§ Prompt
Leave the pictures out. Transcribe exactly every line from the start of the records through the one containing "vier gespielten Begegnungen die deutschen".

Stored data entries
....................

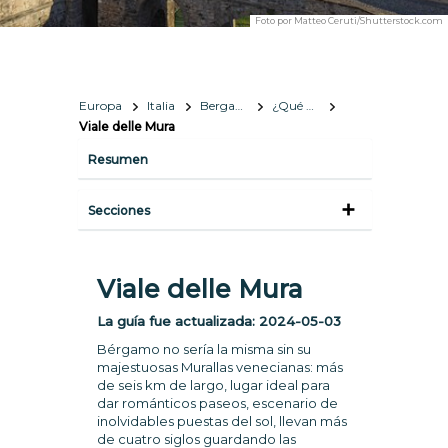
Foto por
Matteo Ceruti/Shutterstock.com
Europa
Italia
Bergamo
¿Qué hacer y qué ver?
Viale delle Mura
Resumen
Secciones
Viale delle Mura
La guía fue actualizada:
2024-05-03
Bérgamo no sería la misma sin su
majestuosas Murallas venecianas: más
de seis km de largo, lugar ideal para
dar románticos paseos, escenario de
inolvidables puestas del sol, llevan más
de cuatro siglos guardando las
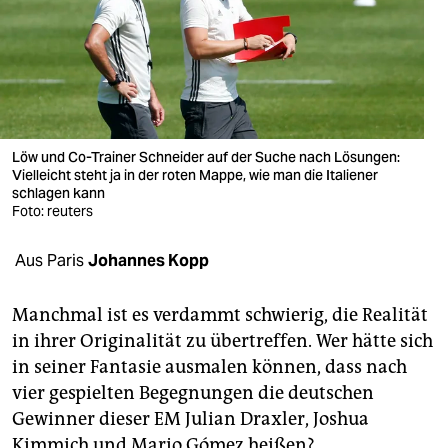
berlin
nord
wahrheit
verlag
Löw und Co-Trainer Schneider auf der Suche nach Lösungen:
verlag
Vielleicht steht ja in der roten Mappe, wie man die Italiener
schlagen kann
Foto: reuters
veranstaltungen
shop
Aus Paris
Johannes Kopp
fragen & hilfe
Manchmal ist es verdammt schwierig, die Realität
unterstützen
in ihrer Originalität zu übertreffen. Wer hätte sich
in seiner Fantasie ausmalen können, dass nach
abo
vier gespielten Begegnungen die deutschen
genossenschaft
Gewinner dieser EM Julian Draxler, Joshua
Kimmich und Mario Gómez heißen?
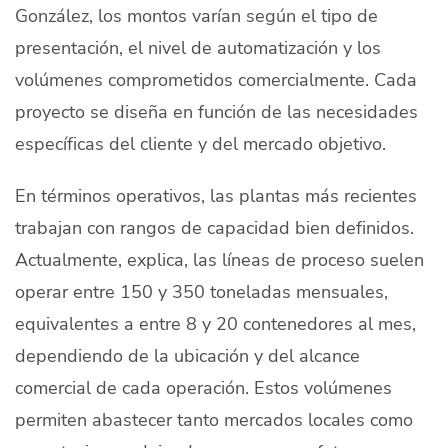
González, los montos varían según el tipo de
presentación, el nivel de automatización y los
volúmenes comprometidos comercialmente. Cada
proyecto se diseña en función de las necesidades
específicas del cliente y del mercado objetivo.
En términos operativos, las plantas más recientes
trabajan con rangos de capacidad bien definidos.
Actualmente, explica, las líneas de proceso suelen
operar entre 150 y 350 toneladas mensuales,
equivalentes a entre 8 y 20 contenedores al mes,
dependiendo de la ubicación y del alcance
comercial de cada operación. Estos volúmenes
permiten abastecer tanto mercados locales como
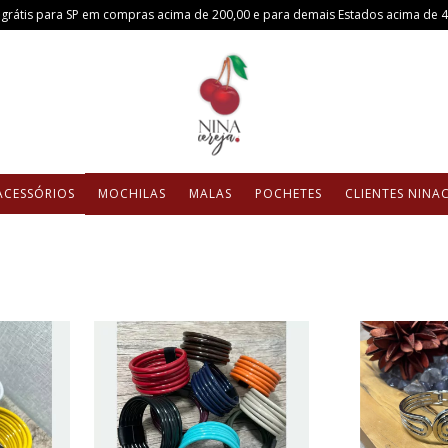
 grátis para SP em compras acima de 200,00 e para demais Estados acima de 
ACESSÓRIOS
MOCHILAS
MALAS
POCHETES
CLIENTES NINA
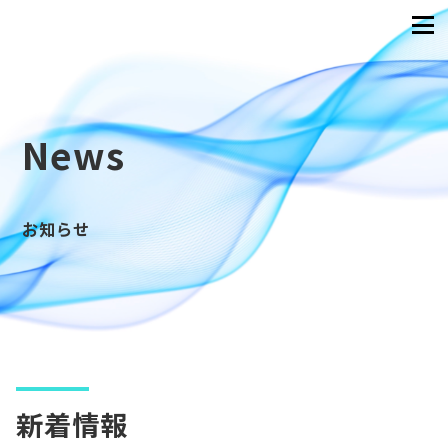
News
お知らせ
新着情報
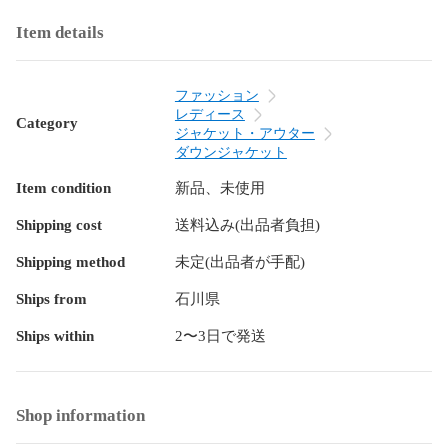
表地・裏地：ナイロン100％

Item details
中わた：ダウン（軽量で保温性に優れ ふんわりとした着心
地） 

ファッション
着用シーズン・着用感

レディース
Category
ジャケット・アウター
秋～真冬～春先までロングシーズン活躍

ダウンジャケット
軽量で動きやすく、日常使い・旅行・通勤にも最適

Item condition
新品、未使用
ノーカラーでマフラーやフーディーとの重ね着がしやすい 

Shipping cost
送料込み(出品者負担)
ご注意いただきたい事

Shipping method
未定(出品者が手配)
モニター環境により色味が異なる場合があります。

ダウンの特性上、着用・保管時に片寄りが生じた場合は軽く
Ships from
石川県
ほぐして均してください。

Ships within
2〜3日で発送
雨や雪に濡れた場合は速やかに乾いた布で水気を取り、陰干
ししてください。 

こんな時・こんなシーンにおすすめ

Shop information
旅行 お出かけ 普段使い 通勤 通学 ウォーキング ちょっとした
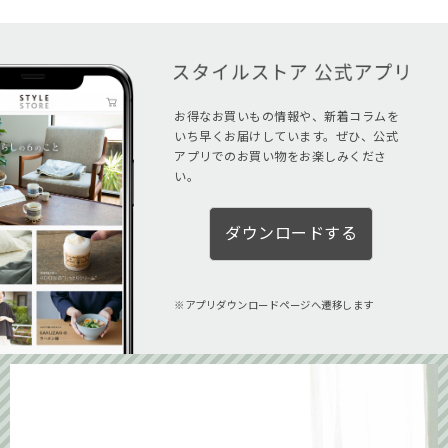
お得なお買いもの情報や、新着コラムを
いち早くお届けしています。ぜひ、公式
アプリでのお買い物をお楽しみくださ
い。
ダウンロードする
アプリダウンロードページへ遷移します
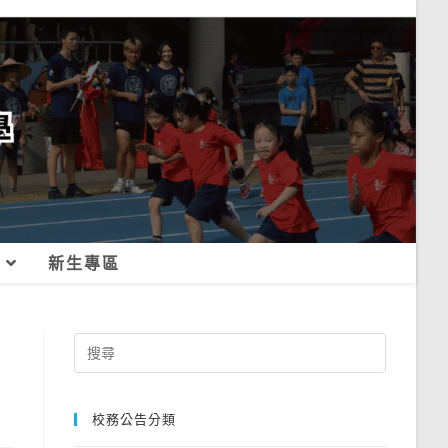
新生專區
Search
for:
校務公告分類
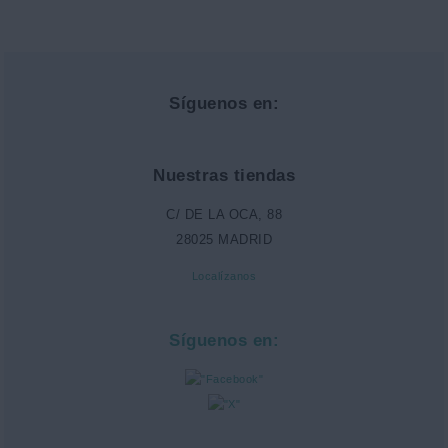
Síguenos en:
Nuestras tiendas
C/ DE LA OCA, 88
28025 MADRID
Localízanos
Síguenos en:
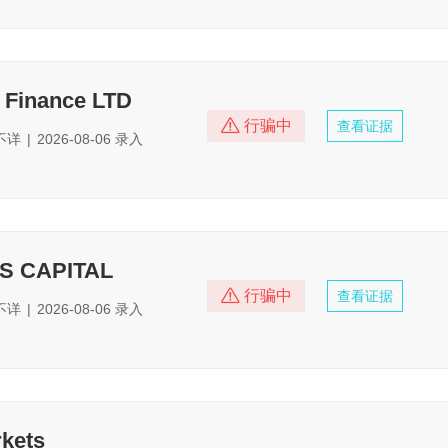
 Finance LTD
行骗中
查看证据
不详
|
2026-08-06 录入
S CAPITAL
行骗中
查看证据
不详
|
2026-08-06 录入
kets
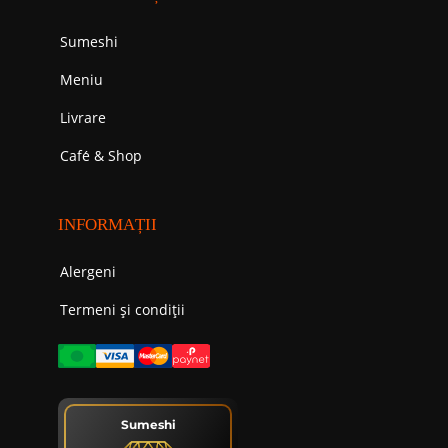
Sumeshi
Meniu
Livrare
Cafе́ & Shop
INFORMAȚII
Alergeni
Termeni și condiții
Sumeshi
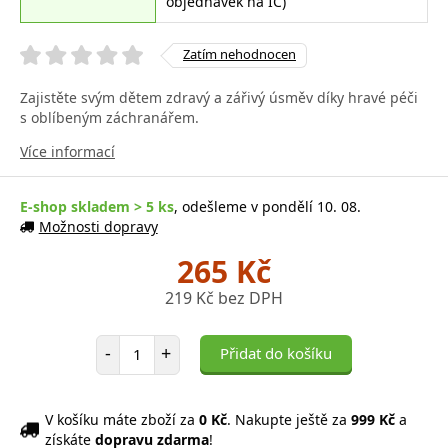
objednávek na IČ)
Zatím nehodnocen
Zajistěte svým dětem zdravý a zářivý úsměv díky hravé péči
s oblíbeným záchranářem.
Více informací
E-shop skladem > 5 ks
, odešleme v pondělí 10. 08.
Možnosti dopravy
265 Kč
219 Kč bez DPH
Počet položek
-
+
Přidat do košíku
V košíku máte zboží za
0 Kč
. Nakupte ještě za
999 Kč
a
získáte
dopravu zdarma
!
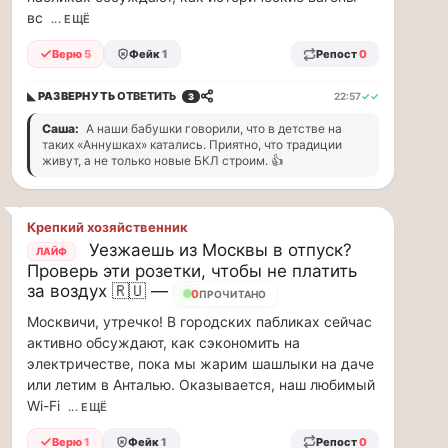
парке
вс
... ЕЩЁ
«Сокольники»
откроется
Верю
5
Фейк
1
Репост
0
«Капибара
кафе».
◣ РАЗВЕРНУТЬ
ОТВЕТИТЬ
22:57
✓✓
3
Это
Саша:
А наши бабушки говорили, что в детстве на
новое
таких «Аннушках» катались. Приятно, что традиции
уютное
живут, а не только новые БКЛ строим. 👍
место
рядом
с
Крепкий хозяйственник
популярной
Уезжаешь из Москвы в отпуск?
площадкой
ЛАЙФ
Проверь эти розетки, чтобы не платить
«Гайд
за воздух 🇷🇺 —
Парк».
0
ПРОЧИТАНО
Здесь
Москвичи, утречко! В городских пабликах сейчас
можно
активно обсуждают, как сэкономить на
провести
электричестве, пока мы жарим шашлыки на даче
время
или летим в Анталью. Оказывается, наш любимый
всей
Wi-Fi
... ЕЩЁ
семьей
и
Верю
1
Фейк
1
Репост
0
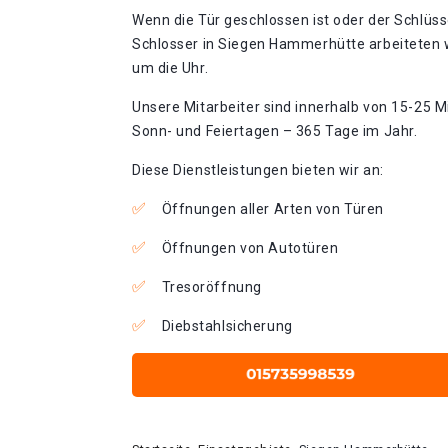
Wenn die Tür geschlossen ist oder der Schlüss
Schlosser in Siegen Hammerhütte arbeiteten 
um die Uhr.
Unsere Mitarbeiter sind innerhalb von 15-25 Mi
Sonn- und Feiertagen – 365 Tage im Jahr.
Diese Dienstleistungen bieten wir an:
Öffnungen aller Arten von Türen
Öffnungen von Autotüren
Tresoröffnung
Diebstahlsicherung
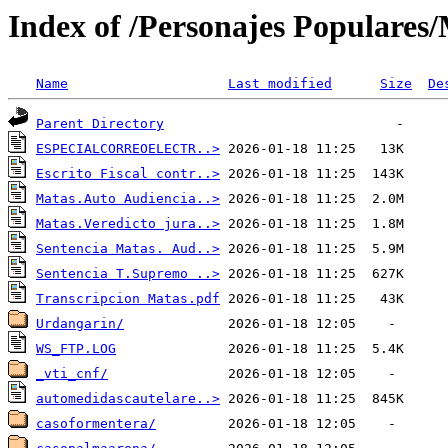
Index of /Personajes Populares
Name
Last modified
Size
De
Parent Directory
ESPECIALCORREOELECTR..>
Escrito Fiscal contr..>
Matas.Auto Audiencia..>
Matas.Veredicto jura..>
Sentencia Matas. Aud..>
Sentencia T.Supremo ..>
Transcripcion Matas.pdf
Urdangarin/
WS_FTP.LOG
_vti_cnf/
automedidascautelare..>
casoformentera/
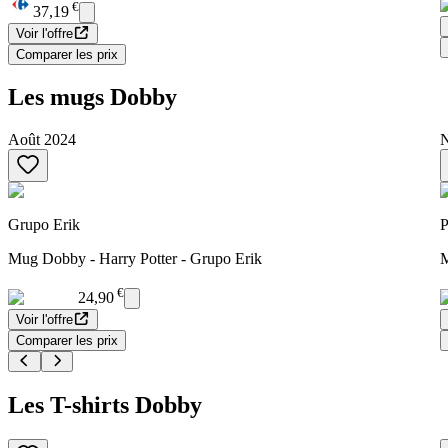
€
37,19
Voir l'offre
Comparer les prix
Les mugs Dobby
Août 2024
N
Grupo Erik
P
Mug Dobby - Harry Potter - Grupo Erik
M
€
24,90
Voir l'offre
Comparer les prix
Les T-shirts Dobby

....................

§ Exercise output
Foto por
Matteo Ceruti/Shutterstock.com
Europa
Italia
Bergamo
¿Qué hacer y qué ver?
Viale delle Mura
Resumen
Secciones
Viale delle Mura
La guía fue actualizada:
2024-05-03
Bérgamo no sería la misma sin su
majestuosas Murallas venecianas: más
de seis km de largo, lugar ideal para
dar románticos paseos, escenario de
inolvidables puestas del sol, llevan más
de cuatro siglos guardando las
berlin
nord
wahrheit
verlag
Löw und Co-Trainer Schneider auf der Suche nach Lösungen:
verlag
Vielleicht steht ja in der roten Mappe, wie man die Italiener
schlagen kann
Foto: reuters
veranstaltungen
shop
Aus Paris
Johannes Kopp
fragen & hilfe
Manchmal ist es verdammt schwierig, die Realität
unterstützen
in ihrer Originalität zu übertreffen. Wer hätte sich
in seiner Fantasie ausmalen können, dass nach
abo
vier gespielten Begegnungen die deutschen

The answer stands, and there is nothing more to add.